Schools without rules: Last year a Sentinel investigation found that Florida applies minimal oversight to almost 2,000 private schools paid nearly $1 billion a year through state scholarship programs to educate 140,000 lower-income and special-needs students. Sentinel reporters documented that some private schools in the programs had hired teachers with criminal records and without college degrees, and had falsified fire or health inspections. Legislators passed a massive education bill that launched another scholarship program for the victims of public-school bullies. The bill included provisions to make it harder for private schools to hide criminal convictions of school owners or forge inspections, but left out a proposal from Republican Sen. David Simmons of Altamonte Springs to require the schools to hire teachers with college degrees. C.

Criminal-justice reform: Florida wastes mountains of taxpayer dollars sentencing nonviolent criminals to lengthy terms in state prisons. Bills to raise the low monetary threshold for felony theft, relax mandatory minimum sentences and reform the bail system got serious consideration this year but fell short of passage; there is hope for each next year. Legislators did succeed in creating a new civil citation option for adults as an alternative to arrests for minor crimes, and required that each county adopt a pre-arrest diversion program for juveniles. And in response to documented racial disparities in the justice system, legislators authorized a landmark transparency initiative to reveal to the public the race, as well as the age, of every defendant at every step in the criminal-justice process. B.

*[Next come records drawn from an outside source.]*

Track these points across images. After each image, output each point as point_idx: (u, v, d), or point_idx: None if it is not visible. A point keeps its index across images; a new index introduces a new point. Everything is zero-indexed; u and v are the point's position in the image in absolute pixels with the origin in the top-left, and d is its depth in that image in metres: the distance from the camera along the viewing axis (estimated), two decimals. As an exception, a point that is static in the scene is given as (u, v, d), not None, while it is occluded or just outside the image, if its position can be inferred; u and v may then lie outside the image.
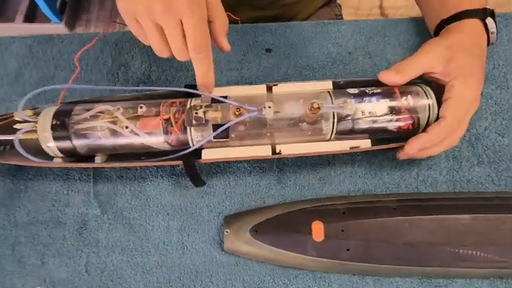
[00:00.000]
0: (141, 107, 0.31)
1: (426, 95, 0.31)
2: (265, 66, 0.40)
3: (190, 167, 0.32)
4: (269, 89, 0.34)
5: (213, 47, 0.30)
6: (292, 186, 0.35)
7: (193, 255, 0.32)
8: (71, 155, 0.33)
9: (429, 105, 0.31)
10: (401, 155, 0.32)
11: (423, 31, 0.41)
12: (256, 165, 0.36)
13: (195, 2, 0.25)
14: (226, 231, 0.31)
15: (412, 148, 0.31)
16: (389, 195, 0.33)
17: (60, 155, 0.32)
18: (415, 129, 0.32)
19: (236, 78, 0.40)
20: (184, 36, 0.27)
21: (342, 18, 0.57)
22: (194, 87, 0.32)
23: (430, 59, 0.32)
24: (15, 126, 0.31)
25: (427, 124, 0.32)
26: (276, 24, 0.42)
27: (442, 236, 0.29)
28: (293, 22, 0.43)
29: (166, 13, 0.25)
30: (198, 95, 0.32)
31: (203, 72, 0.30)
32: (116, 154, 0.33)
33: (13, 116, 0.32)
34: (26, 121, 0.31)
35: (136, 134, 0.31)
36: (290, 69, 0.40)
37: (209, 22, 0.29)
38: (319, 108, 0.30)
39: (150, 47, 0.29)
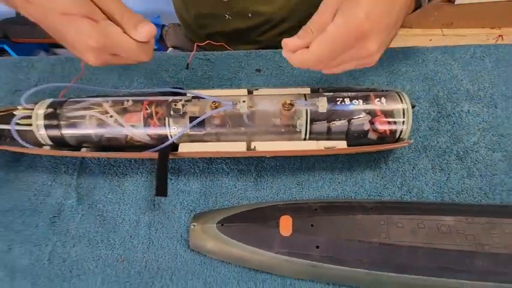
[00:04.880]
0: (127, 101, 0.34)
1: (402, 99, 0.32)
2: (254, 83, 0.43)
3: (163, 161, 0.32)
4: (250, 92, 0.36)
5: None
6: (269, 189, 0.34)
7: (158, 251, 0.31)
8: (60, 144, 0.35)
9: (405, 109, 0.31)
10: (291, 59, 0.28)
11: (402, 59, 0.44)
12: (235, 167, 0.36)
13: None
14: (193, 225, 0.30)
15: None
16: (368, 200, 0.31)
17: (50, 143, 0.34)
18: (393, 134, 0.32)
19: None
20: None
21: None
22: (179, 89, 0.35)
23: None
24: (14, 113, 0.34)
25: (403, 132, 0.32)
26: (266, 50, 0.47)
27: (419, 235, 0.26)
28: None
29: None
30: (183, 93, 0.34)
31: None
32: (102, 146, 0.35)
33: (15, 109, 0.35)
34: (24, 109, 0.34)
35: (121, 125, 0.33)
36: (277, 86, 0.43)
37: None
38: (292, 105, 0.31)
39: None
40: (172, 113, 0.32)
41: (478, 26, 1.12)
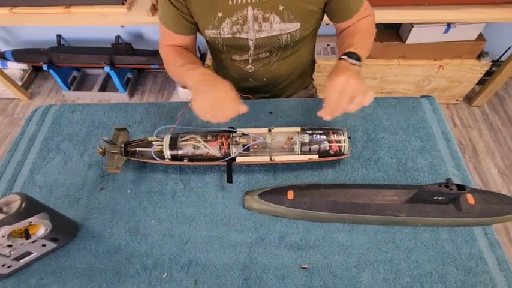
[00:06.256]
0: (208, 136, 0.67)
1: (343, 134, 0.66)
2: (269, 120, 0.77)
3: (229, 166, 0.65)
4: (269, 130, 0.69)
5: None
6: (281, 179, 0.68)
7: (229, 210, 0.64)
8: (173, 158, 0.67)
9: (345, 139, 0.65)
10: (324, 115, 0.61)
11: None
12: (262, 168, 0.69)
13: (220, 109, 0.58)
14: (246, 197, 0.64)
15: (325, 112, 0.60)
16: (328, 183, 0.65)
17: (169, 157, 0.67)
18: (340, 151, 0.66)
19: (253, 126, 0.76)
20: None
21: (313, 97, 0.96)
22: (233, 128, 0.68)
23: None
24: (153, 143, 0.66)
25: (345, 150, 0.66)
26: (274, 99, 0.80)
27: (348, 197, 0.60)
28: (284, 99, 0.81)
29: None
30: (235, 131, 0.68)
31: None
32: (193, 159, 0.68)
33: (147, 139, 0.68)
34: (156, 140, 0.67)
35: (206, 148, 0.66)
36: (282, 122, 0.76)
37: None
38: (292, 138, 0.65)
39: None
40: (233, 142, 0.65)
41: (425, 58, 1.49)
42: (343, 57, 0.63)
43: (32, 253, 0.57)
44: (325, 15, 0.75)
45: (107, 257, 0.59)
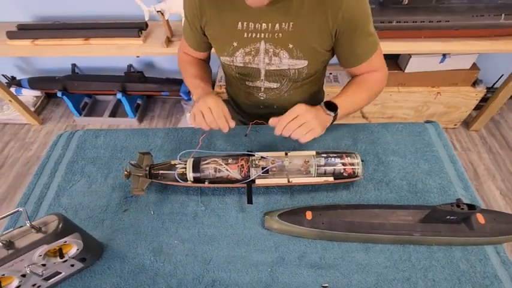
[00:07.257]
0: (229, 159, 0.71)
1: (357, 157, 0.70)
2: (283, 144, 0.81)
3: (249, 188, 0.69)
4: (286, 154, 0.73)
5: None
6: (298, 200, 0.71)
7: (249, 230, 0.67)
8: (195, 180, 0.71)
9: (358, 162, 0.69)
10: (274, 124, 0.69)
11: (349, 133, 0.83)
12: (280, 190, 0.73)
13: (213, 107, 0.69)
14: (266, 217, 0.67)
15: (278, 127, 0.67)
16: (343, 204, 0.69)
17: (192, 180, 0.70)
18: (354, 173, 0.70)
19: (270, 149, 0.80)
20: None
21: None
22: (251, 152, 0.72)
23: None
24: (176, 166, 0.70)
25: (358, 172, 0.69)
26: (289, 125, 0.85)
27: (364, 217, 0.63)
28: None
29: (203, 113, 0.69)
30: (253, 155, 0.72)
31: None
32: (214, 181, 0.71)
33: (170, 162, 0.72)
34: (179, 163, 0.70)
35: (227, 170, 0.69)
36: (296, 146, 0.81)
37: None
38: (308, 161, 0.69)
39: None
40: (253, 165, 0.69)
41: (423, 85, 1.57)
42: (322, 103, 0.73)
43: (60, 273, 0.58)
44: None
45: (132, 277, 0.61)
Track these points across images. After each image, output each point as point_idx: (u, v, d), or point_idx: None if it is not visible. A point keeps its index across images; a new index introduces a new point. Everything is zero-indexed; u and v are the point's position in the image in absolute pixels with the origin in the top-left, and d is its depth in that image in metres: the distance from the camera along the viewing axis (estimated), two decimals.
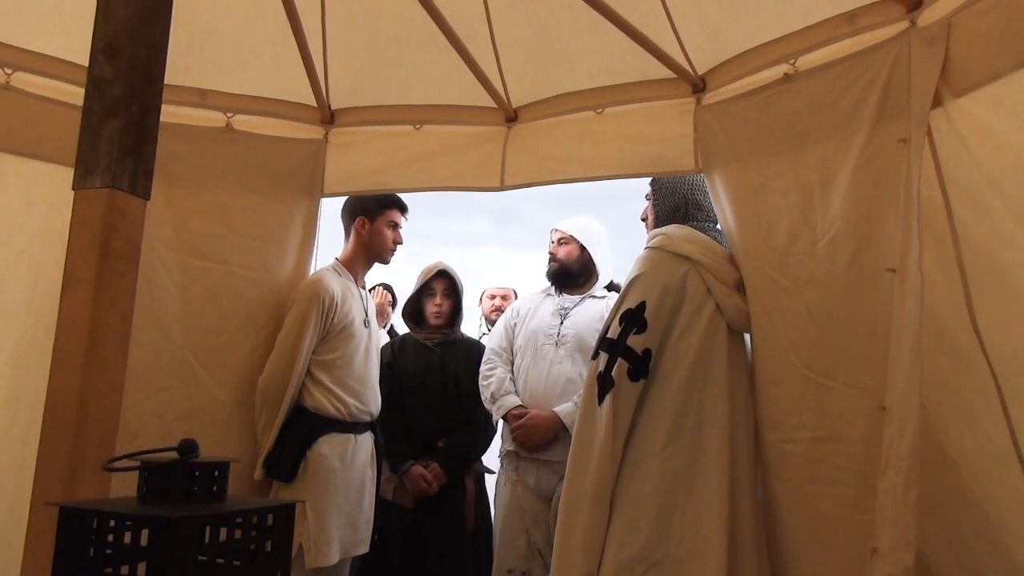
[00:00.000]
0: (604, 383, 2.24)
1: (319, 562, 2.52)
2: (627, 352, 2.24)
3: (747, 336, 2.35)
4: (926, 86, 1.92)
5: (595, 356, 2.34)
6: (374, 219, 2.90)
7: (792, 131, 2.24)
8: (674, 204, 2.55)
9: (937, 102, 1.91)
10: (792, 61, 2.25)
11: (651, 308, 2.26)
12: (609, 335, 2.30)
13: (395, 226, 2.95)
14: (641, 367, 2.22)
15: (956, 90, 1.89)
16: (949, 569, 1.96)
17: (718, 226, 2.52)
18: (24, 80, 2.44)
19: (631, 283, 2.37)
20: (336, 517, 2.61)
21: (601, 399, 2.22)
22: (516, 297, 4.22)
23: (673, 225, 2.48)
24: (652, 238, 2.46)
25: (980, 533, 1.91)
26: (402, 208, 2.99)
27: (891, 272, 1.93)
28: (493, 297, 4.33)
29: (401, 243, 2.98)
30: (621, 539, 2.09)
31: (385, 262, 2.99)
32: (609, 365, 2.26)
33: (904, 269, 1.87)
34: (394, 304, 4.19)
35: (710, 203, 2.50)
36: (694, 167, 2.54)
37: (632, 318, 2.27)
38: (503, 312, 3.71)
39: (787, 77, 2.27)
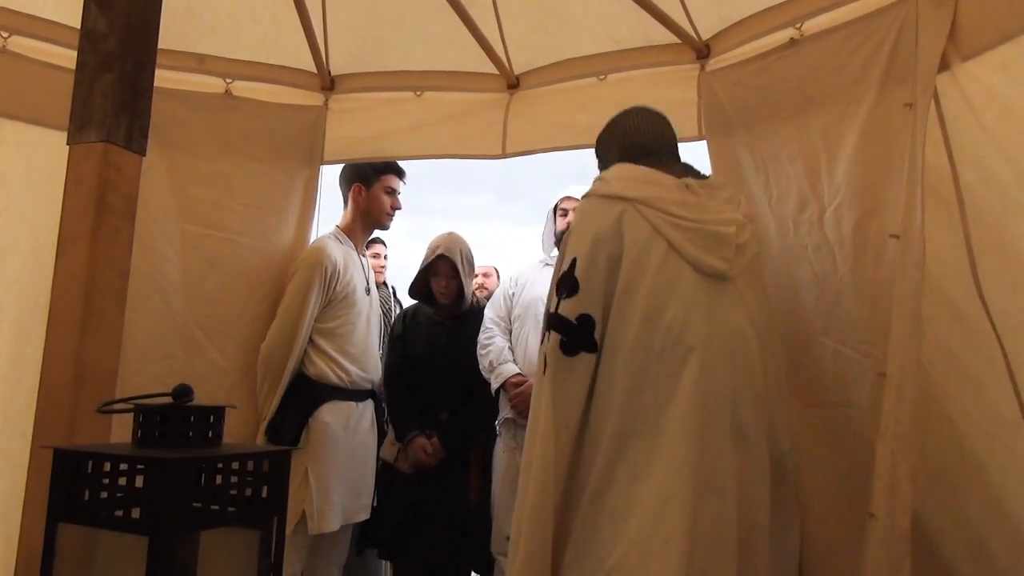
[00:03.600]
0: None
1: (322, 528, 2.54)
2: (560, 322, 1.76)
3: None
4: (933, 49, 1.89)
5: (543, 340, 1.84)
6: (371, 185, 2.87)
7: (798, 97, 2.22)
8: (615, 156, 2.02)
9: (944, 66, 1.89)
10: (798, 25, 2.22)
11: (581, 264, 1.76)
12: (550, 310, 1.83)
13: (392, 191, 2.91)
14: (578, 337, 1.74)
15: (964, 53, 1.86)
16: (948, 534, 1.96)
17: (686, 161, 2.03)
18: (22, 44, 2.42)
19: (563, 243, 1.89)
20: (338, 484, 2.63)
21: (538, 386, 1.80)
22: (497, 275, 4.19)
23: (615, 165, 1.95)
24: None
25: (980, 499, 1.91)
26: (399, 173, 2.94)
27: (894, 238, 1.91)
28: (475, 275, 4.29)
29: (399, 208, 2.94)
30: (575, 546, 1.69)
31: (384, 227, 2.96)
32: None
33: (907, 236, 1.86)
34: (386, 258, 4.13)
35: (658, 138, 2.00)
36: (697, 134, 2.52)
37: (564, 282, 1.79)
38: (484, 289, 3.65)
39: (793, 42, 2.24)
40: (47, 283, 2.31)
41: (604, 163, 2.08)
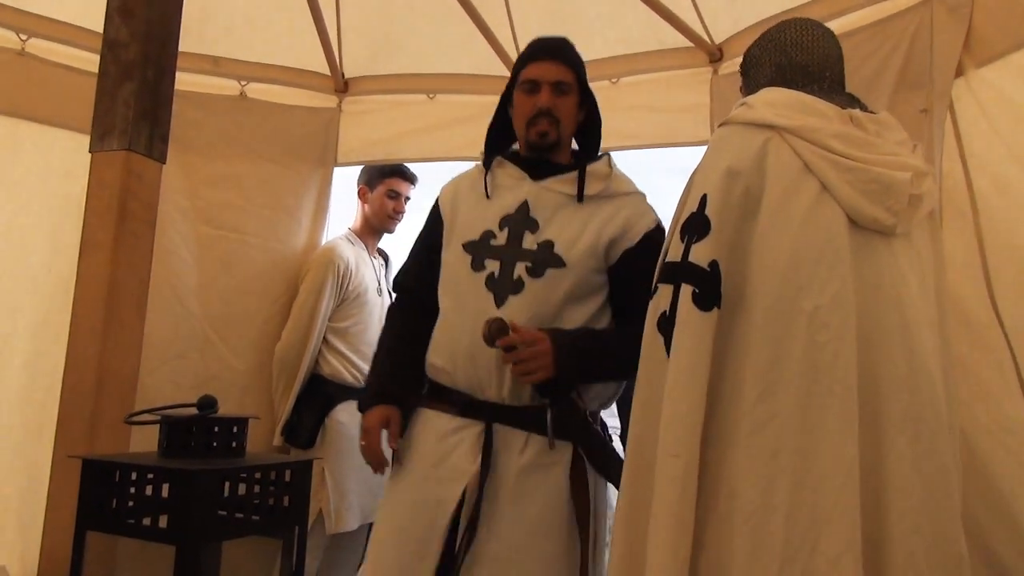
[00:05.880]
0: (670, 327, 1.43)
1: (339, 527, 2.56)
2: (690, 271, 1.42)
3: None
4: (949, 56, 1.90)
5: (652, 294, 1.51)
6: (373, 188, 2.85)
7: None
8: (766, 81, 1.65)
9: (959, 72, 1.89)
10: None
11: (713, 201, 1.43)
12: (669, 259, 1.49)
13: (396, 195, 2.85)
14: (711, 288, 1.40)
15: (978, 60, 1.86)
16: None
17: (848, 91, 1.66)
18: (39, 46, 2.44)
19: (688, 182, 1.55)
20: (355, 483, 2.64)
21: (670, 350, 1.43)
22: None
23: (764, 89, 1.60)
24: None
25: (990, 504, 1.91)
26: (404, 176, 2.87)
27: None
28: None
29: (402, 212, 2.88)
30: (706, 555, 1.34)
31: (388, 231, 2.91)
32: (674, 298, 1.44)
33: None
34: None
35: (822, 61, 1.64)
36: (710, 138, 2.52)
37: (692, 223, 1.46)
38: None
39: None
40: (64, 283, 2.36)
41: (752, 85, 1.72)
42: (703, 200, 1.43)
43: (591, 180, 1.72)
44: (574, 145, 1.86)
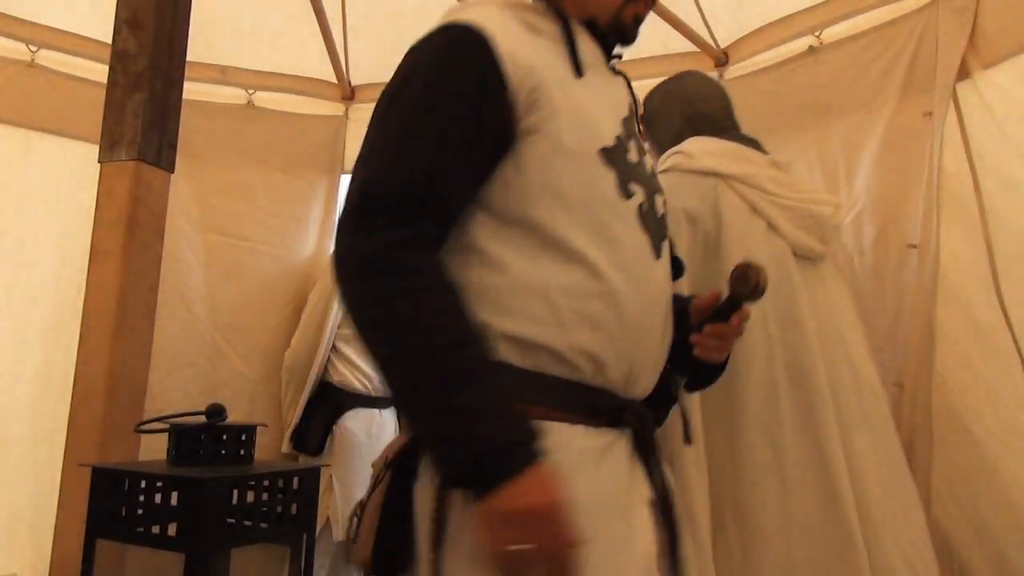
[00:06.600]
0: None
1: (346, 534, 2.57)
2: None
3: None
4: (953, 58, 1.89)
5: None
6: None
7: (816, 106, 2.22)
8: (675, 131, 1.71)
9: (965, 74, 1.89)
10: (817, 33, 2.22)
11: (681, 243, 1.50)
12: None
13: None
14: None
15: (985, 61, 1.86)
16: (969, 544, 1.95)
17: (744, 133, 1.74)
18: (49, 58, 2.47)
19: None
20: (363, 490, 2.64)
21: None
22: None
23: (689, 139, 1.68)
24: (662, 162, 1.66)
25: (1000, 509, 1.90)
26: None
27: (912, 248, 1.92)
28: None
29: None
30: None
31: None
32: None
33: (925, 246, 1.86)
34: None
35: (724, 110, 1.72)
36: None
37: None
38: None
39: (812, 50, 2.24)
40: (73, 292, 2.38)
41: (658, 134, 1.75)
42: None
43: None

Home rule: Legislators didn’t end up encroaching on the authority of county and city governments this year, but it wasn’t for lack of trying. Bills or amendments were introduced to pre-empt local vacation-rental regulations, dictate local election days, phase out community redevelopment agencies, preclude any local controls on tree trimming and removal, overrule local growth plans and bar a wide range of local business regulations. They all failed, which means there were enough sensible legislators pushing back. If this grade were strictly based on results, rather than intent, legislators would get an A. But that wouldn’t be telling the whole story. C.